§ WORK REQUIRED
Reproduce the lines below character for character, omitting the pictures.

§ DATASET ENTRIES
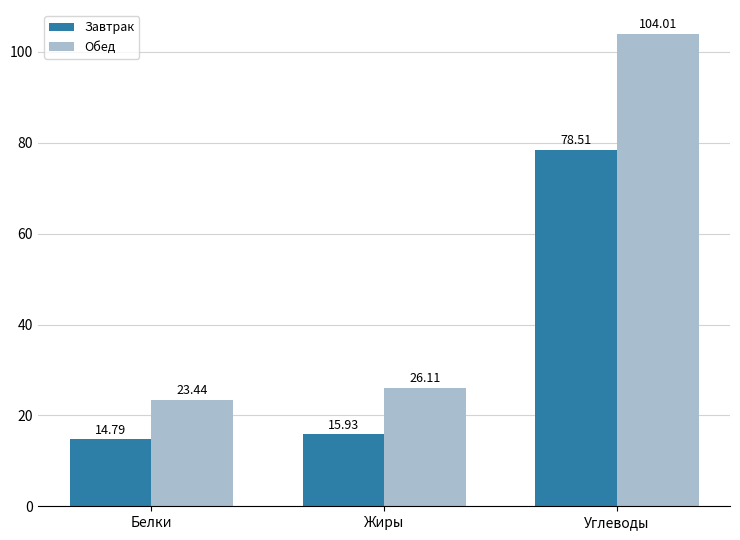

What is the total value across all series at Углеводы?

182.5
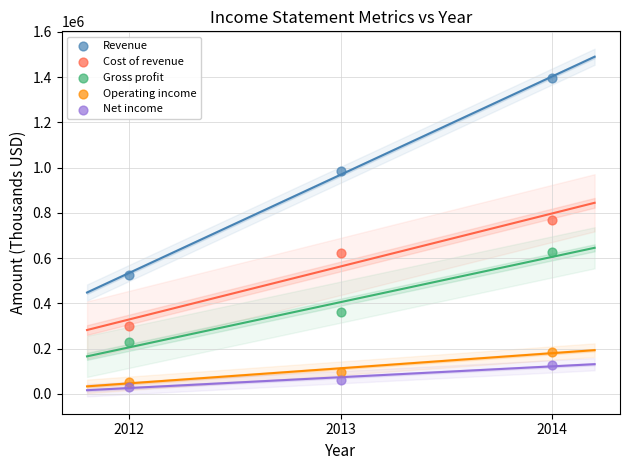

What are all the series names shown in the legend?

Revenue, Cost of revenue, Gross profit, Operating income, Net income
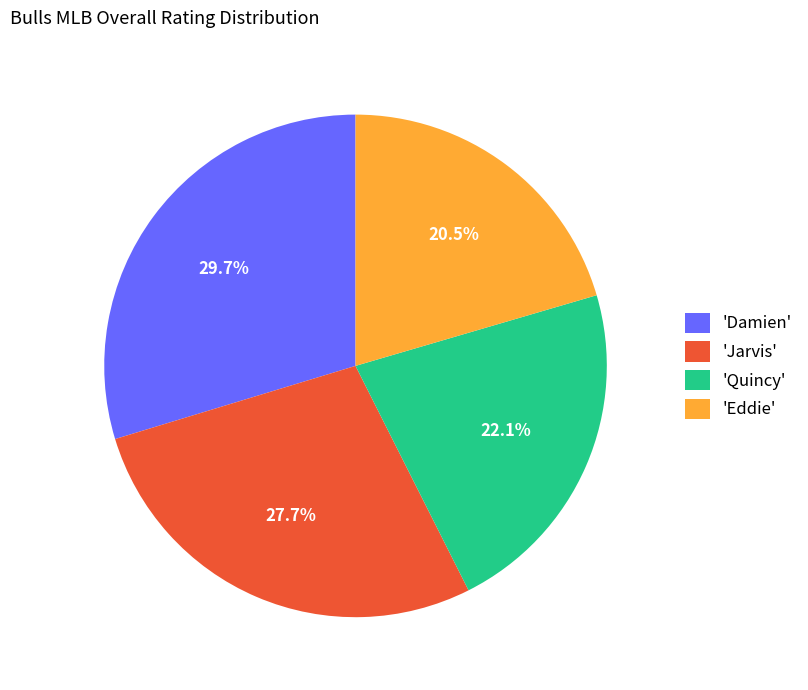

How many slices are in this pie chart?

4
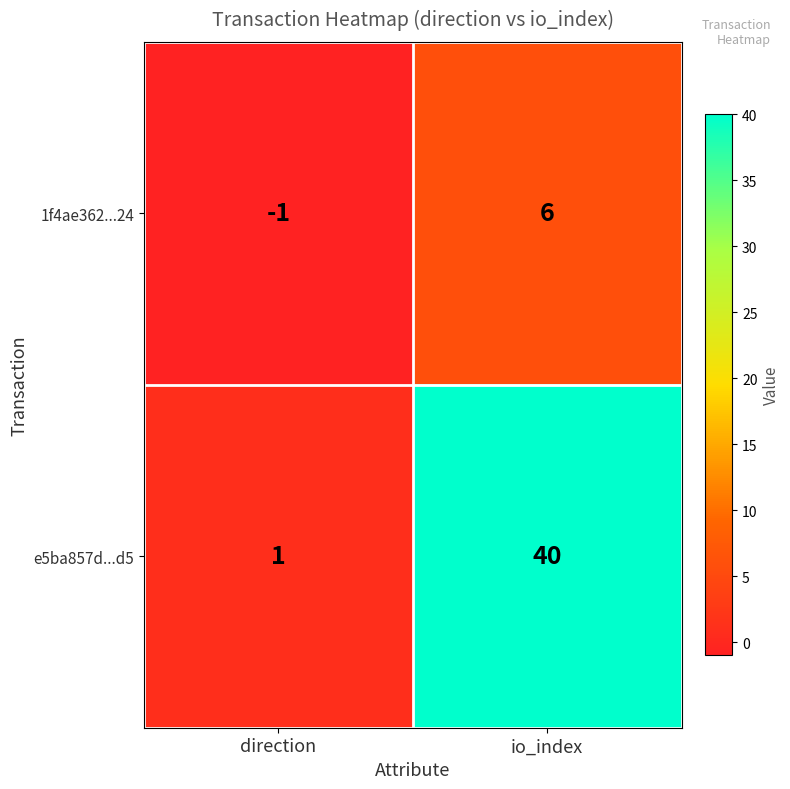

Reading left to right, what are all the values shown in this chart?

1f4ae362...24: direction=-1	io_index=6
e5ba857d...d5: direction=1	io_index=40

§ OUTPUT
What is the total value across all series at Углеводы?

182.5

What are all the series names shown in the legend?

Revenue, Cost of revenue, Gross profit, Operating income, Net income

How many slices are in this pie chart?

4

Reading left to right, what are all the values shown in this chart?

1f4ae362...24: direction=-1	io_index=6
e5ba857d...d5: direction=1	io_index=40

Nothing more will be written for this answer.